Execute o seguinte »
1. Segundo o texto sobre O Poderoso Chefão 3, quantos minutos a nova versão tem a menos que o corte de cinema?
2. Prossiga com o texto sobre O Poderoso Chefão 3 a partir da última frase apresentada.

Trecho citado »
É com uma ironia dupla, talvez involuntária, que chega a versão remasterizada, renomeada e remontada de O Poderoso Chefão 3, para celebrar os 30 anos do fim da saga de máfia mais famosa do cinema americano. Irônico porque o novo subtítulo, Desfecho: A Morte de Michael Corleone, promete literalmente um epílogo, uma coda (a versão de cinema tinha mais esse perfil do que esta versão remontada), e duplamente irônico porque Michael Corleone não morre mais no final.
As escolhas principais do diretor Francis Ford Coppola (veja a lista aqui) são no sentido de amarrar mais a narrativa do filme em si mesma, sem ficar fazendo muitas digressões visuais aos filmes anteriores. Como é tradição nesses épicos geracionais, há fotografias e porta-retratos espalhados por todos os lados - isso continua no filme todo e, em si, já relembra o passado de Vito, Michael, Kay, Sonny - mas ao eliminar o flashback da morte de Fredo (que abria o filme) e reduzir os flashbacks e as fusões na despedida de Michael (agora ele só dança com Mary em memória enquanto se despede) Coppola está fazendo uma escolha de transformar o terceiro filme menos em um apêndice dos dois primeiros e mais numa narrativa fechada, na medida do possível.
O passado permanece como espectro, mas não é mais o organizador da narrativa, que agora fica mais concisa para priorizar a trama envolvendo a corrupção na Igreja Católica. Da mesma forma, por extensão, essas escolhas demonstram um desapego do próprio Coppola em relação ao passado. A nova versão é cinco minutos mais curta que o corte de cinema e prioriza elipses que podem “melhorar” a experiência de quem nunca viu o filme, como o plano da morte de Joey (não há mais o diálogo na capela em que Conny pré-autoriza o ataque), o encontro que evidencia a traição de Altobello (a suspeita sobre ele se estica até a Sicília) e o desarme do “burrinho” na escadaria da ópera (agora não se sabe quem vai atirar em quem no fim). Pequenas intervenções na montagem pensadas para esticar situações pontuais de suspense.

[Dados registrados]
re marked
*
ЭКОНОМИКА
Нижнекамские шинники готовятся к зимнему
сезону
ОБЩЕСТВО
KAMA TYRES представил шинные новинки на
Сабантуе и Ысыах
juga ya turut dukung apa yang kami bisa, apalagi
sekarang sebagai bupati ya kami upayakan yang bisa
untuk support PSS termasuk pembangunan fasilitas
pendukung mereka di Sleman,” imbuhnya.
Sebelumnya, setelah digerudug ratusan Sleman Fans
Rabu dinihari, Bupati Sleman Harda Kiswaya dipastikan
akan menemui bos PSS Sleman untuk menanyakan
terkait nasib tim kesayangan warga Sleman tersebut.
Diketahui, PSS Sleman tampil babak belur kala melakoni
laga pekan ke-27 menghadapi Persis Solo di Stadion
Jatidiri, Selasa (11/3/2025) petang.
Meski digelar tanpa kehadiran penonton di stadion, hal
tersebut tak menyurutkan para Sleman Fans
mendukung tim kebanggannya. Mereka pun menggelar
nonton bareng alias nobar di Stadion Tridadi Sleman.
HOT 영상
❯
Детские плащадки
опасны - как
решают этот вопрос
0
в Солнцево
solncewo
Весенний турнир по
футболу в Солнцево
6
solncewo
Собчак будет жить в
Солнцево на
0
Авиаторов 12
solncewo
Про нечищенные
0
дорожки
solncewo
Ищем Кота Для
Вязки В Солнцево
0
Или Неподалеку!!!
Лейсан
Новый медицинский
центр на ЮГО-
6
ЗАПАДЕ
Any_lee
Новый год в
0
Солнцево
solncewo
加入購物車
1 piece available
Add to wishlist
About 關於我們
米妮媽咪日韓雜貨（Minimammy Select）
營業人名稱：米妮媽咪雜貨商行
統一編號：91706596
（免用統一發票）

Resultados esperados »
1. Cinco minutos.

2.
É um processo bem distinto daquele feito por Coppola quando revisitou Apocalypse Now na versão Redux e talvez mostre bem como o cineasta passou por experiências bem distintas nos dois filmes. Apocalypse Now foi a provação por excelência, o filme feito na base das concessões, e, ao adicionar quase 50 minutos de filme no Redux em 2001, Coppola está se dando um luxo de contador de histórias que não teve na época. Já O Poderoso Chefão 3 é um filme que, embora feito em boa medida a contragosto, celebra Coppola no auge dos seus estilismos e do seu prestígio. Não por acaso, talvez seja o filme em que a tendência do diretor ao barroco e ao operístico mais se insinuem literalmente no texto. Em última instância, a única coisa que Coppola poderia fazer ao reabrir o filme é realmente a subtração.
Essa subtração de passagens, feita 30 anos depois, não é necessariamente uma depuração de estilo. Há já no filme de 1990 formidáveis demonstrações de síntese visual e narrativa (a começar pela abertura com a cerimônia na catedral de St. Patrick em NoLita, o que sacramenta o encontro da Igreja e de Nova York no coração das mazelas de Michael Corleone, refém da culpa cristã e da cidade) e naquela época o diretor já demonstrava, apesar dos seus caprichos de encenação, estar em busca dessas imagens encapsuladas cheias de significado. Dessa forma, O Poderoso Chefão 3 não muda tanto assim na nova versão, não temos aqui um autor que se redescobriu tardiamente ou que ainda restem a Coppola contas a acertar com o passado. Com correções de cor e iluminação na remasterização em 4K, o longa chega aos 30 de idade pronto para que sua grandiloquência comedida, preservada, seja revisitada.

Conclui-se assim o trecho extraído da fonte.